A new study published in the Journal of Clinical Psychiatry that followed women with eating disorders for a longer period, found that by 22 years since the onset of an eating disorder nearly two-thirds of women do fully recover. It may be that previous studies simply may not have been anorexia and bulimia victims long enough to see this. That 10-year victims previously viewed as hopeless still have a reason to keep working toward recovery is big news.
Woman on floor (PHOTOGRAPHEE.EU)
Anorexia and bulimia are brutal — anorexia is statistically more deadly than any other mental disorder. Driven by a distorted body image and a terror of gaining weight, anorexia sufferers starve themselves while bulimics embark on a dangerous cycle of binge-eating and purging.

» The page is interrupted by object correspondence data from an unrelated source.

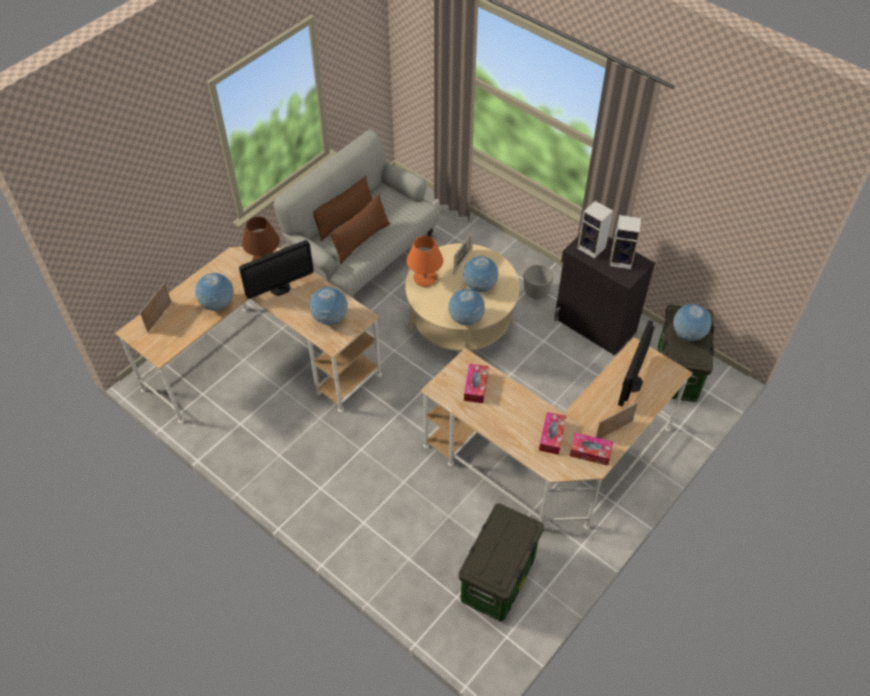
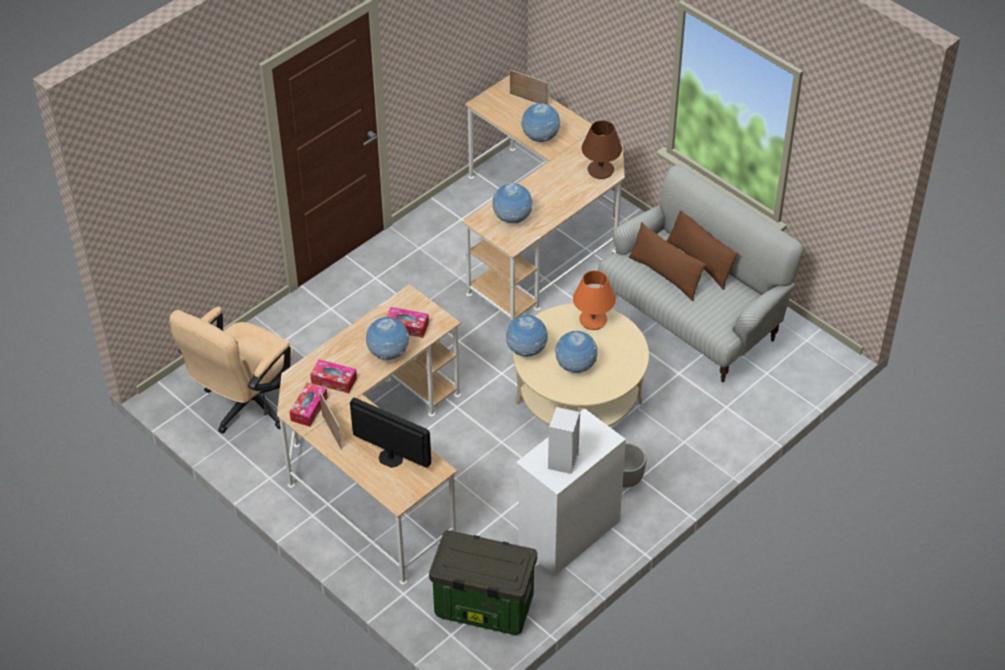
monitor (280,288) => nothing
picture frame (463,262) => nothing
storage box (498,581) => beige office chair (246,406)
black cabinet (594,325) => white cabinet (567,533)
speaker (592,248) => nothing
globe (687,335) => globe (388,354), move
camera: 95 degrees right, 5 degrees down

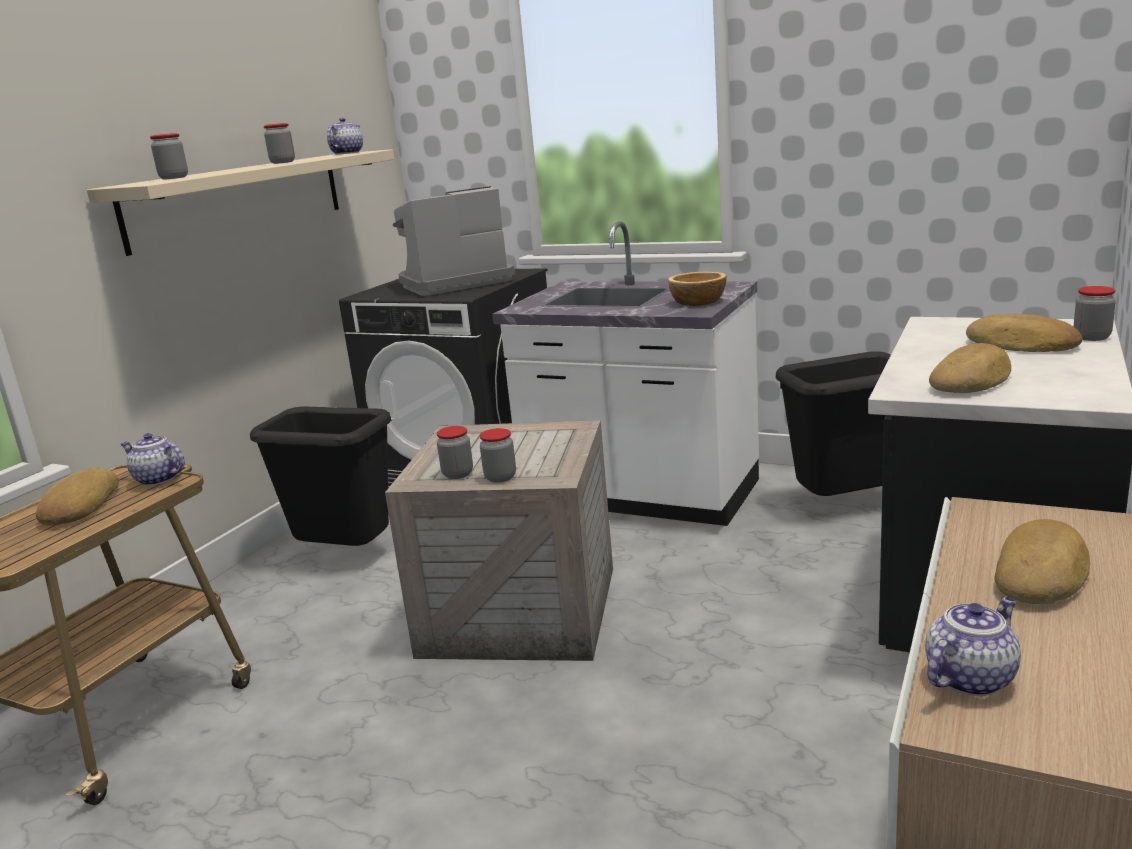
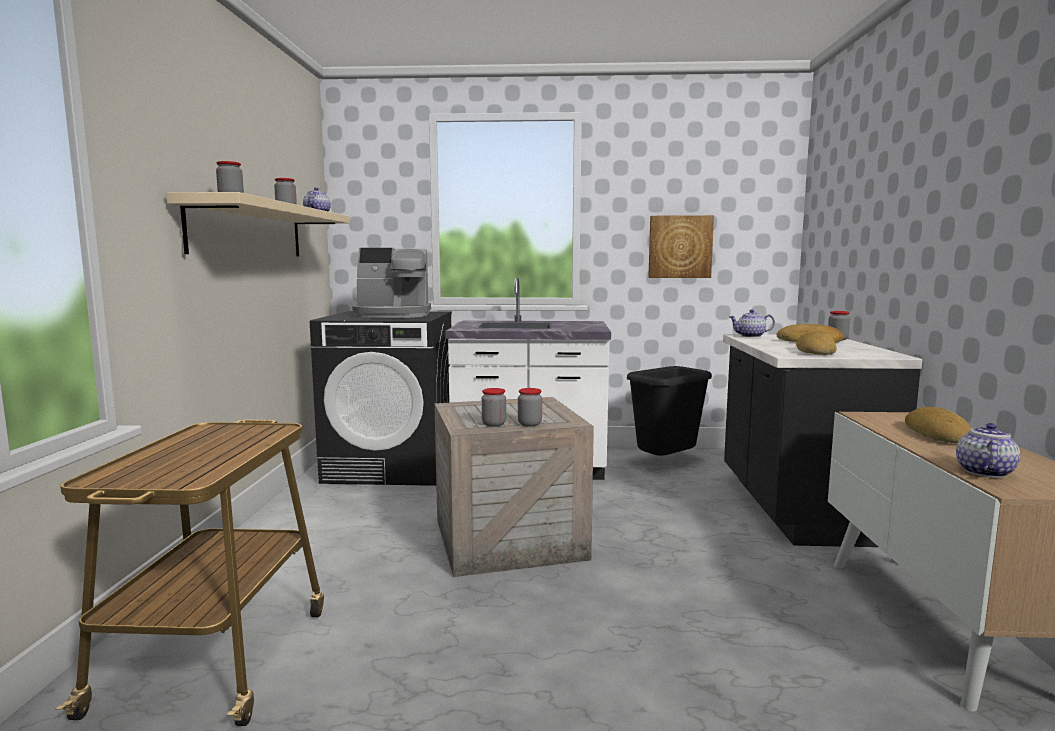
bread (79,506) => nothing
teapot (157,479) => teapot (750,336), move
black trash can (347,557) => nothing
coffee machine (453,283) => coffee machine (393,315), 135 degrees counterclockwise
bowl (698,302) => nothing
nothing => picture (680,247)
camera: 25 degrees left, 10 degrees down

Both are damaging to the body, leading to a host of problems, including infertility and even heart failure.
The study was led by Kamryn Eddy of Massachusetts General Hospital. It followed 246 women who’d volunteered for the study between 1987 and 1991. Of these, 136 were anorexic and 110 bulimic. For the first 10 years, participant were interviewed annually. The final interviews were conducted between 20 and 25 years after the study began. They were asked to describe their medical and mental health histories, treatments they’d pursued, about their interpersonal relationships, and their quality of life.
18 of the 246 women had died by the time the later interviews were conducted. A remaining 176 women agreed to be interviewed, on an average of 22 years since they’d begun participating in the study.

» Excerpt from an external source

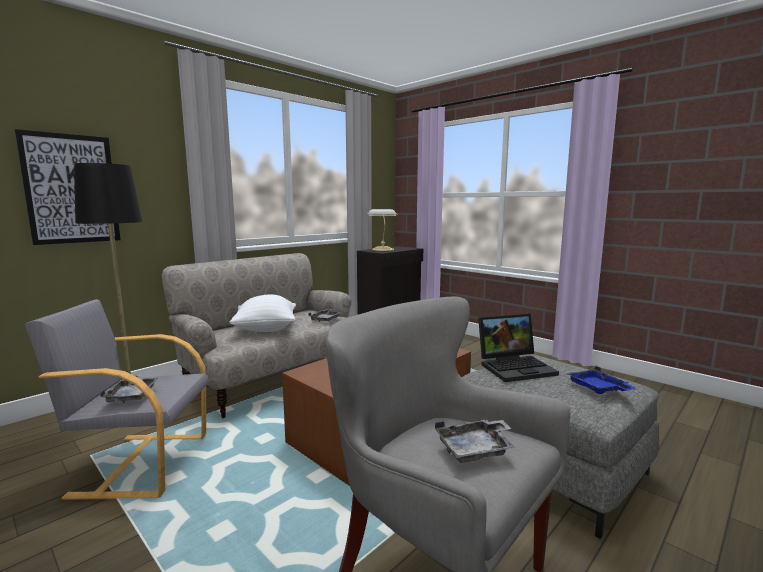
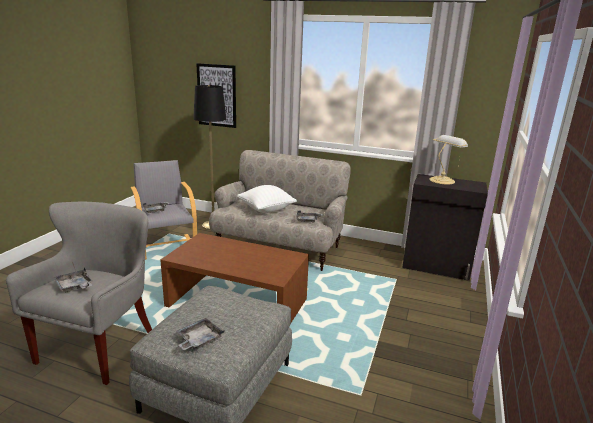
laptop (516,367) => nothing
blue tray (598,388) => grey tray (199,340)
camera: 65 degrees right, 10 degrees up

While the study suggested anorexia takes longer to recover from than bulimia, 62.8% of the anorexics and 68.2% of the bulimics in the study had fully recovered. (For the first 10 years, 68.2 of the bulimics got well, while only 31.4 of the anorexics had.) Eddy attributes this difference to an anorexic’s ambivalence about recovery, so desperate are they to never put on weight.
There are, as always, limitations to a study’s conclusions. This one looked at a very specific, fairly small group of women: white women from Massachusetts who’d sought treatment. Still, Ozy spoke to Edward Selby of Rutgers University’s department of psychology who described the study as “methodologically rigorous” and the extent of its duration “impressive.” On the other hand, Carrie McAdams, an assistant professor of psychiatry at UT Southwestern Medical Center, pointed out to Ozy that the study doesn’t tell us how actively involved in treatment the survivors in the study were. And the scope of the study doesn’t include identifying the most effective treatments.
Nonetheless, there’s very little in long-term research on the recovery rates for anorexia and bulimia, and “The study is very encouraging. It means that eating disorders are not a lifelong condition. … Most will recover,” as Selby puts it.
The study’s findings also suggest that moving to palliative care at 10 years for women with eating disorders “may shortchange patients,” says Eddy.
“We need to offer novel treatments to improve recovery rates,” she points out, since the new research reveals that “patients who have been ill for a long time should maintain hope that they will get better. … Recovery is possible.”